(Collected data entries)

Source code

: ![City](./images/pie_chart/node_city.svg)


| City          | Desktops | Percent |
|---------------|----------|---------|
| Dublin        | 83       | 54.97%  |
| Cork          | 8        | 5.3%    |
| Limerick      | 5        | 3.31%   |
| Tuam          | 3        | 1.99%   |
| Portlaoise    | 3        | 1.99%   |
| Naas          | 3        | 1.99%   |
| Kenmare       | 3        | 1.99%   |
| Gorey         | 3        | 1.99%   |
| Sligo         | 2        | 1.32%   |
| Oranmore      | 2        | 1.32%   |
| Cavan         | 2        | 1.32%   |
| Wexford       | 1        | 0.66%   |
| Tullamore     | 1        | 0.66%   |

- [Instructions for the task]
Set down each entry again, unchanged.

- [Output of the exercise]
Source code

: ![City](./images/pie_chart/node_city.svg)


| City          | Desktops | Percent |
|---------------|----------|---------|
| Dublin        | 83       | 54.97%  |
| Cork          | 8        | 5.3%    |
| Limerick      | 5        | 3.31%   |
| Tuam          | 3        | 1.99%   |
| Portlaoise    | 3        | 1.99%   |
| Naas          | 3        | 1.99%   |
| Kenmare       | 3        | 1.99%   |
| Gorey         | 3        | 1.99%   |
| Sligo         | 2        | 1.32%   |
| Oranmore      | 2        | 1.32%   |
| Cavan         | 2        | 1.32%   |
| Wexford       | 1        | 0.66%   |
| Tullamore     | 1        | 0.66%   |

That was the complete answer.